Samedi 3 octobre 2020, lors d’une action de militants écologistes sur le Tarmac de l’aéroport Roissy-Charles de Gaulle, aux alentours de 9h30 la gendarmerie a procédé à l’interpellation d’une dizaine de journalistes. Dans l’attente des consignes du procureur, ils ont été dans un premier temps, regroupés ensemble, indépendamment des militants.

Puis le groupe des journalistes a été scindé en deux : les journalistes possédant une carte de presse et ceux sans carte. Le premier groupe de journalistes a été libéré aux alentours de 13h30 après leur audition en tant que témoins. Ceux qui ne possédaient pas la carte ont été placés en garde à vue et regroupés avec les militants. Leur libération n’a été effective que le soir.

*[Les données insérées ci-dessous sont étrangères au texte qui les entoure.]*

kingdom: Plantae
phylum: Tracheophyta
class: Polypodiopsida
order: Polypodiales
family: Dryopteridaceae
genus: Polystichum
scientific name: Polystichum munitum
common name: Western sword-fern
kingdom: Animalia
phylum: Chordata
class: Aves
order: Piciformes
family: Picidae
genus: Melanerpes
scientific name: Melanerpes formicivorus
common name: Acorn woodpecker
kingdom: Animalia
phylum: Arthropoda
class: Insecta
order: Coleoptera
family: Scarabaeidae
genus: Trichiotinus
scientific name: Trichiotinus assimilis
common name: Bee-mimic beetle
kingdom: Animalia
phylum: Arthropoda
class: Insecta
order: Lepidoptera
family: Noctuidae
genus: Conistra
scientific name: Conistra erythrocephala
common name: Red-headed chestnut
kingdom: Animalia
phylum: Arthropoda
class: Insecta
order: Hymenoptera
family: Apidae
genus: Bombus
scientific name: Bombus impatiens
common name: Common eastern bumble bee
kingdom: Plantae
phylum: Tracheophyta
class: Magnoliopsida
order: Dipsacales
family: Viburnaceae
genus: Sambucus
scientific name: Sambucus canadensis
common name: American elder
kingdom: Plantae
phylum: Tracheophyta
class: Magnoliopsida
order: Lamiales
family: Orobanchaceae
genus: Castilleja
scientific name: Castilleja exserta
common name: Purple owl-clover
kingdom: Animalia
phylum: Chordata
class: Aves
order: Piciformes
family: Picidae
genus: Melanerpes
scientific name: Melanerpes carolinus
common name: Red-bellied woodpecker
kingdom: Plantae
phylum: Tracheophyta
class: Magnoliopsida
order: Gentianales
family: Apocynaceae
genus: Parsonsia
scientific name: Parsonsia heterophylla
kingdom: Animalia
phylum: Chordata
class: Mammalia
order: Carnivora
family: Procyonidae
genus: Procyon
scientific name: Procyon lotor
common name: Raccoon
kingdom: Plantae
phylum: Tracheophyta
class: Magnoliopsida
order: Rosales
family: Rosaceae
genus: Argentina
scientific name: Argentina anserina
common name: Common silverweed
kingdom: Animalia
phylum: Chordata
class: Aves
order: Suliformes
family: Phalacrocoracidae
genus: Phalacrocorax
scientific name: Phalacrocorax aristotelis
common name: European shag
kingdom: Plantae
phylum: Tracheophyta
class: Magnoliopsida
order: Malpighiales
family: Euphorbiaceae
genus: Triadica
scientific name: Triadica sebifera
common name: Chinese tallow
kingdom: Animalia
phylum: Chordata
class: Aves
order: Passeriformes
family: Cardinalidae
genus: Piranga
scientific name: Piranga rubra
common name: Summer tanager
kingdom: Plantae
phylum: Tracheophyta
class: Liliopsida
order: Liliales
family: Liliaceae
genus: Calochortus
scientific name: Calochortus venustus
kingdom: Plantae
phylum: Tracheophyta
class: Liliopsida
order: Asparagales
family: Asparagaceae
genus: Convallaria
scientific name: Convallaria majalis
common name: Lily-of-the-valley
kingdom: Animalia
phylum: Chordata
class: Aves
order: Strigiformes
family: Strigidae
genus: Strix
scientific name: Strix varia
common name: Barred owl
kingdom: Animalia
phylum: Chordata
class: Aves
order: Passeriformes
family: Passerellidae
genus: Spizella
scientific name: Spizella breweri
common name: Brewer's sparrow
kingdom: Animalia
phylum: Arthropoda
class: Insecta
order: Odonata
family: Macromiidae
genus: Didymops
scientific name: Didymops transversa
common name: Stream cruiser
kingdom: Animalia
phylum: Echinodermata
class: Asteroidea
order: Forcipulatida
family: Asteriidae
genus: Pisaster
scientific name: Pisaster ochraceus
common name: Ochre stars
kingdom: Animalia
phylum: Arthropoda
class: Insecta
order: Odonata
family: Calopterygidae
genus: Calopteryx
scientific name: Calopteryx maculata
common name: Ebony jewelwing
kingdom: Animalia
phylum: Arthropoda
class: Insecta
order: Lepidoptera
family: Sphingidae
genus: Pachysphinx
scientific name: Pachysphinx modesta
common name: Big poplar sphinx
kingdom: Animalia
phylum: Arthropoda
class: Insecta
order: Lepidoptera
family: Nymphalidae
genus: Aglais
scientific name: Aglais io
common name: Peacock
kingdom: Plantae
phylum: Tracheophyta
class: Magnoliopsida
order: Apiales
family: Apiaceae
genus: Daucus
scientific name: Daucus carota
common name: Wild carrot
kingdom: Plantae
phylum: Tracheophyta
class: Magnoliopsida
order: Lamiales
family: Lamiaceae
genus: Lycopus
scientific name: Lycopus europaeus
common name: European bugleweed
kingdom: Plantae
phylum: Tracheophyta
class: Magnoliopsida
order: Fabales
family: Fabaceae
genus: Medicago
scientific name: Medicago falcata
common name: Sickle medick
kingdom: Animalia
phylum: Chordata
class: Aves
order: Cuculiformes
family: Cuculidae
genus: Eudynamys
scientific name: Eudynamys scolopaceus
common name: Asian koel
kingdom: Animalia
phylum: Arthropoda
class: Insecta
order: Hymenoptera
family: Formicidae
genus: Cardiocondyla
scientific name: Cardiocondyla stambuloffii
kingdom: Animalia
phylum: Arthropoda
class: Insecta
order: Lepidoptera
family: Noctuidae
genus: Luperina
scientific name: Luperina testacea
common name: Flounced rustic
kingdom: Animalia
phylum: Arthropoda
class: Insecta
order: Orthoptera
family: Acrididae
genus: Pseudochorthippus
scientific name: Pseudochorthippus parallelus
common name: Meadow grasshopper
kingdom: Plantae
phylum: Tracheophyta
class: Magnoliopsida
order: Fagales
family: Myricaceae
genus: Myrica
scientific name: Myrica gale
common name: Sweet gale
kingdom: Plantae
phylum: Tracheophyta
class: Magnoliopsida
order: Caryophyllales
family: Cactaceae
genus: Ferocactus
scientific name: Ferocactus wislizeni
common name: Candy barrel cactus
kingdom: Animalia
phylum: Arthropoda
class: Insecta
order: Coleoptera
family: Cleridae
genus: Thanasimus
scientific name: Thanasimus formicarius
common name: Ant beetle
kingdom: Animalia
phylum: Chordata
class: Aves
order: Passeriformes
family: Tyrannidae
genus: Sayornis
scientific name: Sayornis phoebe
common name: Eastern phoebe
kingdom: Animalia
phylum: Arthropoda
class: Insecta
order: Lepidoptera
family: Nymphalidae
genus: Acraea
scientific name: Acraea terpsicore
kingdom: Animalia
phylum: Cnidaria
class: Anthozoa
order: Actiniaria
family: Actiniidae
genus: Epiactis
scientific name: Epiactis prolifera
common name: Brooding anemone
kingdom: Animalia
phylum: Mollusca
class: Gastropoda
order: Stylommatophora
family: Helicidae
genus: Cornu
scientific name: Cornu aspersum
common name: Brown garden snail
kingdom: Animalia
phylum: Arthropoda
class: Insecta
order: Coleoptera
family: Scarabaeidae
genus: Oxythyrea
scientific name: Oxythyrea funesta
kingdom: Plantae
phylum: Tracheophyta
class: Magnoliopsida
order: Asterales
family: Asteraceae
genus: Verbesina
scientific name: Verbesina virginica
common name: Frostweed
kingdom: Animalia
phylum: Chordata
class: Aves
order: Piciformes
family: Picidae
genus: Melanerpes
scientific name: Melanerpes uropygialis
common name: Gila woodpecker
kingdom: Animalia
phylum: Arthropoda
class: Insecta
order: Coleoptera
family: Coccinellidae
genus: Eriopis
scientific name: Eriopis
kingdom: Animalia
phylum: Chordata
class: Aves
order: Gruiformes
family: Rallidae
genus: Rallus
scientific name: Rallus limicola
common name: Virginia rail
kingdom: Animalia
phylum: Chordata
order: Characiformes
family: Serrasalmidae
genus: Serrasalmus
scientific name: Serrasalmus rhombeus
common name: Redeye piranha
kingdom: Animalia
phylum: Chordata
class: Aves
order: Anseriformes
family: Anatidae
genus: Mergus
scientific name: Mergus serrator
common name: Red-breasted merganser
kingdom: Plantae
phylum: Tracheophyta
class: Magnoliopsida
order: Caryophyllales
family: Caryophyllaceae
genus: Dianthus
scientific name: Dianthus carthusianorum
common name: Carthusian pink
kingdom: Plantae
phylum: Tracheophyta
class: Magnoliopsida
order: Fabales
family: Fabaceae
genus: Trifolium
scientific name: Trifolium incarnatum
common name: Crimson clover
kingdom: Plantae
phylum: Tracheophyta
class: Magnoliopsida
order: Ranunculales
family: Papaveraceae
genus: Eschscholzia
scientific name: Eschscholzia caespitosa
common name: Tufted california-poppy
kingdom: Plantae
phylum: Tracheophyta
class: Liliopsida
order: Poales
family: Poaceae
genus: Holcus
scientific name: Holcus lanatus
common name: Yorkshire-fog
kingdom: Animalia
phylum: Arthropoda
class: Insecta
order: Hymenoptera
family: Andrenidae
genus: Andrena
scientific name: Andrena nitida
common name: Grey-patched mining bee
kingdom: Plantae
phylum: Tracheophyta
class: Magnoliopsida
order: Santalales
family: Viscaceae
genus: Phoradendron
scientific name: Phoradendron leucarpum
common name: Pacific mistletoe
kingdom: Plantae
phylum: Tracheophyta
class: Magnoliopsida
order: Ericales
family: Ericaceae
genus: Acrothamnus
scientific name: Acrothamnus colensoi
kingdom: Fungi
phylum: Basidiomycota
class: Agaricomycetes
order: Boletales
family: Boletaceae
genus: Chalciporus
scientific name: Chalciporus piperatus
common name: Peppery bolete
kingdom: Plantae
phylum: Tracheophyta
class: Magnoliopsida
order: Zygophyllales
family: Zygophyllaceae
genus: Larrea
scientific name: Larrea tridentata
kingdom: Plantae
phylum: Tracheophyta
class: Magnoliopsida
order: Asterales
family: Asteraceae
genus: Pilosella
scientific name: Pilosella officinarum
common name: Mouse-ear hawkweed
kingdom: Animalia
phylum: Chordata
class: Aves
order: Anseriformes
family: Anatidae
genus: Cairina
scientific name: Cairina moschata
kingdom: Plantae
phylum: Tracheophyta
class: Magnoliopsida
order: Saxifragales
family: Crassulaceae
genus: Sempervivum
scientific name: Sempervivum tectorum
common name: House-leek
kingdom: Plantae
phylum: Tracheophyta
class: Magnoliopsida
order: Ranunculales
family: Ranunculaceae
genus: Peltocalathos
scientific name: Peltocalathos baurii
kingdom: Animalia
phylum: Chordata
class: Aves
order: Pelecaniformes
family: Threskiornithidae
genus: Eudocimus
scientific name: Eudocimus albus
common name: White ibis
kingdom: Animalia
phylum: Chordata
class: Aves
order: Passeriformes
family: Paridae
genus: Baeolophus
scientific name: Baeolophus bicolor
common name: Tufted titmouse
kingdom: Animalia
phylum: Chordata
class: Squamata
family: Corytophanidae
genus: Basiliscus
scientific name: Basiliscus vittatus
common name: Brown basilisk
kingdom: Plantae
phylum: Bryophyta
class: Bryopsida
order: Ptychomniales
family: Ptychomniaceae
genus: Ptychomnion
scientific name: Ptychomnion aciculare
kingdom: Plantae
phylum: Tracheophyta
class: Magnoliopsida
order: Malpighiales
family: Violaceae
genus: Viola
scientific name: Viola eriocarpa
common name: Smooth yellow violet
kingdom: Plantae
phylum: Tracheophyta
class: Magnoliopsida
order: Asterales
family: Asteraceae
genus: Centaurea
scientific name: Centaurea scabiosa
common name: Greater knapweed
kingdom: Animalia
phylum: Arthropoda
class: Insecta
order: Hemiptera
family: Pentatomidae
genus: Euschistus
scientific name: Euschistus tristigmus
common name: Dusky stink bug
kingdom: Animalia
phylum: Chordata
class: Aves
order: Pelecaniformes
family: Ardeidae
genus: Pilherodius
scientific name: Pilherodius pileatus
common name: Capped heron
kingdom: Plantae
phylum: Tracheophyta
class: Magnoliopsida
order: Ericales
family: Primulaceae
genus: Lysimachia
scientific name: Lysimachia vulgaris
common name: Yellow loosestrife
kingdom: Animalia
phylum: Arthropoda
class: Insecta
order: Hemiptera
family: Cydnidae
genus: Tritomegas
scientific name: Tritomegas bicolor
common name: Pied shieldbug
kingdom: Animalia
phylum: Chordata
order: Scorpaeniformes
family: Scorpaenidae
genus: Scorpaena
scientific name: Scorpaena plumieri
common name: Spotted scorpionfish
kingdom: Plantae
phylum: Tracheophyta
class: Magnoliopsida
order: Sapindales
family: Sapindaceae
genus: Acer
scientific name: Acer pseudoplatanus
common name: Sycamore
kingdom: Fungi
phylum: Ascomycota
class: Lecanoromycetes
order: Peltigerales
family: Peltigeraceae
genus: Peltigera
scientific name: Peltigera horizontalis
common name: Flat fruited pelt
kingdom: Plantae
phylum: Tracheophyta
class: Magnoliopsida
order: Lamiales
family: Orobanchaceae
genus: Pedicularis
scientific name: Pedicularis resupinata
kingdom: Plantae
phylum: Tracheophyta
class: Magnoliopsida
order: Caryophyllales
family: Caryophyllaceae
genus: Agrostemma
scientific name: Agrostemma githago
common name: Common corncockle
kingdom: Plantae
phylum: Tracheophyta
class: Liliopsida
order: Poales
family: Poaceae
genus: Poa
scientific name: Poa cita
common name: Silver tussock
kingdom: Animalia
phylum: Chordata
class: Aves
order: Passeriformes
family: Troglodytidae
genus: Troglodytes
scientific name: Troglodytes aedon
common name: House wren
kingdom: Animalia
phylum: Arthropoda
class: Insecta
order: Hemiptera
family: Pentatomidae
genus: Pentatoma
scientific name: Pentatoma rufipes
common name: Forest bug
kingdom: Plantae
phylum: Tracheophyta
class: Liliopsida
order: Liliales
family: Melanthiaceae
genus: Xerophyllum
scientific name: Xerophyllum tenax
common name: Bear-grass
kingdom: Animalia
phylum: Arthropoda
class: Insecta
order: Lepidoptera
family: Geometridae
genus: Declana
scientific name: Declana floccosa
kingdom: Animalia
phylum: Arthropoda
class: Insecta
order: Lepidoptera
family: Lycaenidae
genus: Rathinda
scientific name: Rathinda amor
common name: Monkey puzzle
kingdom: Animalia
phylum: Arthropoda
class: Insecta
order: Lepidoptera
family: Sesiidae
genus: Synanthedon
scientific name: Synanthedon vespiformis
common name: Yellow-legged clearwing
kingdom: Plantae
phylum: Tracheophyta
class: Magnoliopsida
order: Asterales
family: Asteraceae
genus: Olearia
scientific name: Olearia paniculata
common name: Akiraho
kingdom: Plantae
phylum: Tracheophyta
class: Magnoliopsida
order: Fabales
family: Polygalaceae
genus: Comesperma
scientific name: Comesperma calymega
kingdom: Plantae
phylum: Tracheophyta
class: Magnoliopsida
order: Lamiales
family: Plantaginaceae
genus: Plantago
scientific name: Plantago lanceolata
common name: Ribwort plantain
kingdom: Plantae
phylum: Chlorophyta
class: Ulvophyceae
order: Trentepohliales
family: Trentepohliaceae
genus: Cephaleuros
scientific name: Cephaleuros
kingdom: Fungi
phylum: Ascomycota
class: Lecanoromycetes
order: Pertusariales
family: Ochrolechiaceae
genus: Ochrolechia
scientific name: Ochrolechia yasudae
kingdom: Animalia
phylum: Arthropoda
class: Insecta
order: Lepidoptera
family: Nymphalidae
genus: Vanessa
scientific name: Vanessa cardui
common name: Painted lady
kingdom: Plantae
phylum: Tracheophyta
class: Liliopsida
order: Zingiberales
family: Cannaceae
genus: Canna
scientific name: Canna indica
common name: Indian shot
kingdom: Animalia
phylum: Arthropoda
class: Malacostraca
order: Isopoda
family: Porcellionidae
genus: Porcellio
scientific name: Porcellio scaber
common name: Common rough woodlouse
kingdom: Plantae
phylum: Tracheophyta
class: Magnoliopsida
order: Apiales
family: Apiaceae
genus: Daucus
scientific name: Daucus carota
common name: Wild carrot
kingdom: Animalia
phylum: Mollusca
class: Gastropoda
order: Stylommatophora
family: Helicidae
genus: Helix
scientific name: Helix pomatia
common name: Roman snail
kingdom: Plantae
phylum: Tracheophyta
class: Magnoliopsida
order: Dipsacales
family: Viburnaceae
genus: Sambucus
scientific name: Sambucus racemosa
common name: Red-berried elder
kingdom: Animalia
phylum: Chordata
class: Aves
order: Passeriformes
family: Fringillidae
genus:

Les signataires de ce communiqué réaffirment avec force qu’arrêter des journalistes qui ne font que leur métier est inadmissible, les placer en garde à vue l’est encore davantage.

Nous nous inquiétons des entraves de plus en plus récurrentes à l’encontre des journalistes. La liberté d’informer et d’être informé nécessite leur présence, avec ou sans la carte délivrée par la Commission de la Carte d’Identité des Journalistes Professionnels (CCIJP), quelles que soient les manifestations couvertes.

Nous rappelons que la carte de presse n’est en aucun cas obligatoire à l’exercice du métier de journaliste.

Le traitement différencié entre des journalistes « encartés » et non « encartés » est particulièrement alarmant.

Le ministre de l’Intérieur, Gérald Darmanin, a déclaré lors d’une interview à France Inter le 23 septembre 2020 : « Nous n’avons jamais demandé une carte de presse pour être journaliste sur une manifestation ».
Nous constatons une fois de plus que ceci n’est pas appliqué sur le terrain.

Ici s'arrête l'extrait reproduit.